Jura is a small wine region in eastern France which is responsible for some traditional and highly idiosyncratic wine styles. It is close to, but quite distinct from the Swiss Jura. Equidistant (35 miles/56km) from Burgundy in the west and Switzerland in the east, the region is characterized by a landscape of wooded hillsides and the twisting topography of the Jura Mountains.
Jura's vineyards cover just over 4570 acres (1850ha), forming a narrow strip of land measuring nearly 50 miles (80km) from north to south. The total acreage is steadily increasing, but still represents less than one-tenth of the area under vine here two centuries ago, before phylloxera decimated the region's vineyards. Jura's wines are sold under five core appellations, the most quantitatively important of which are Arbois and Cotes du Jura.
Five main grape varieties used in the region's wines – three traditional and two more-modern imports. The first of the local varieties is Poulsard (or Ploussard as it is known in the communes of Arbois and Pupillin), a red grape which accounts for about one-fifth of the region's plantings. Poulsard is used mostly in dry reds, but also in sparkling rose wines. Trousseau, the other local red variety, requires high sunshine levels to mature properly and covers only the warmest 5% of Jura's vineyards. It is grown mostly around Arbois, where it produces a small quantity of varietal wines. White Savagnin (known locally as Nature) is used in all of the region's appellations and is responsible for the idiosyncratic vins jaunes ('yellow wines').

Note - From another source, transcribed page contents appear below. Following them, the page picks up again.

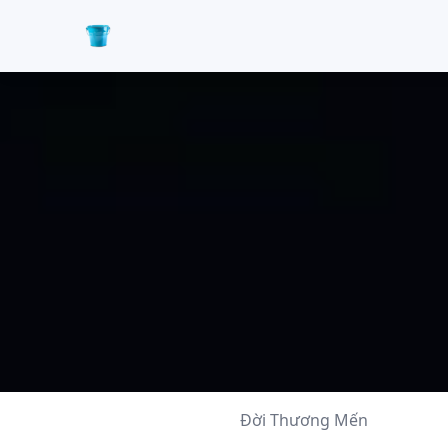
Đời Thương Mến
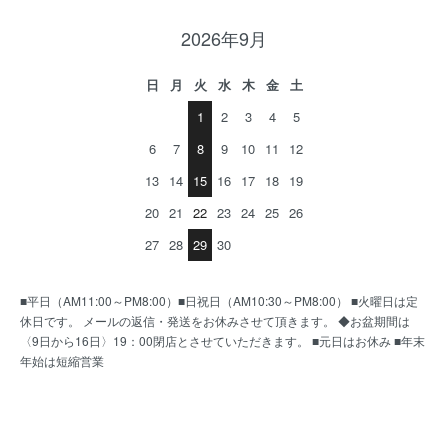
2026年9月
日
月
火
水
木
金
土
1
2
3
4
5
6
7
8
9
10
11
12
13
14
15
16
17
18
19
20
21
22
23
24
25
26
27
28
29
30
■平日（AM11:00～PM8:00）■日祝日（AM10:30～PM8:00） ■火曜日は定
休日です。 メールの返信・発送をお休みさせて頂きます。 ◆お盆期間は
〈9日から16日〉19：00閉店とさせていただきます。 ■元日はお休み ■年末
年始は短縮営業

Better known as the key grapes of Burgundy, Pinot Noir and Chardonnay are the two 'international' grape varieties used here. Despite the relative isolation of the Jura region, Chardonnay's increasing international popularity has had an impact – as it has elsewhere in France. Known locally as Melon d'Arbois and Gamay Blanc, it now accounts for nearly half of Jura's total vineyard and is most often used to make wines in a fresher, fruitier, modern style.
Along with its unique vin jaune, Jura has been known traditionally for its sweet vins de paille. They do not have an appellation in their own right, but are produced under the Arbois (including Arbois-Pupillin), L'Etoile and Cotes du Jura titles. Vins jaunes may also be made under these appellations, but are at their best under their exclusive Chateau Chalon title.
Dry white wines are also made in the Jura, increasingly from Chardonnay – as mentioned above – as are dry red wines produced from Pinot Noir (although Poulsard is still the dominant red variety). Sparkling wines have been made here since the 18th century. They are now produced from around 520 acres (210ha) of vineyards, under the Cremant du Jura appellation introduced in 1995.
It should come as no surprise that the key soil types here are Jurassic limestone and marlstone. The Jurassic period was named after Jura because the region's limestone mountains are representative of the geological developments which occured between 145 million and 200 million years ago. The name of L'Etoile, the village which is home to one of Jura's most distinctive appellations, is said to be derived from the star-shaped marine fossils which characterize its limestone-rich soils (etoile is French for 'star'). Chablis and the upper Loire Valley are built on a similar geological structure.
Jura's climate is not dissimilar to that of the Cote d'Or, or even southern Alsace, with warm, relatively dry summers and cold winters. The variation between valley and hillside locations is quite pronounced here as a result of the increased altitude. While the eastern, more mountainous areas of Jura reach heights above 4500ft (1370m), the main wine-growing belt is restricted to the slightly lower-lying land in the west, averaging 1000ft (305m). The majority of Jura's vines are planted on south-facing slopes, to make the most of the sun's rays in this cool climate.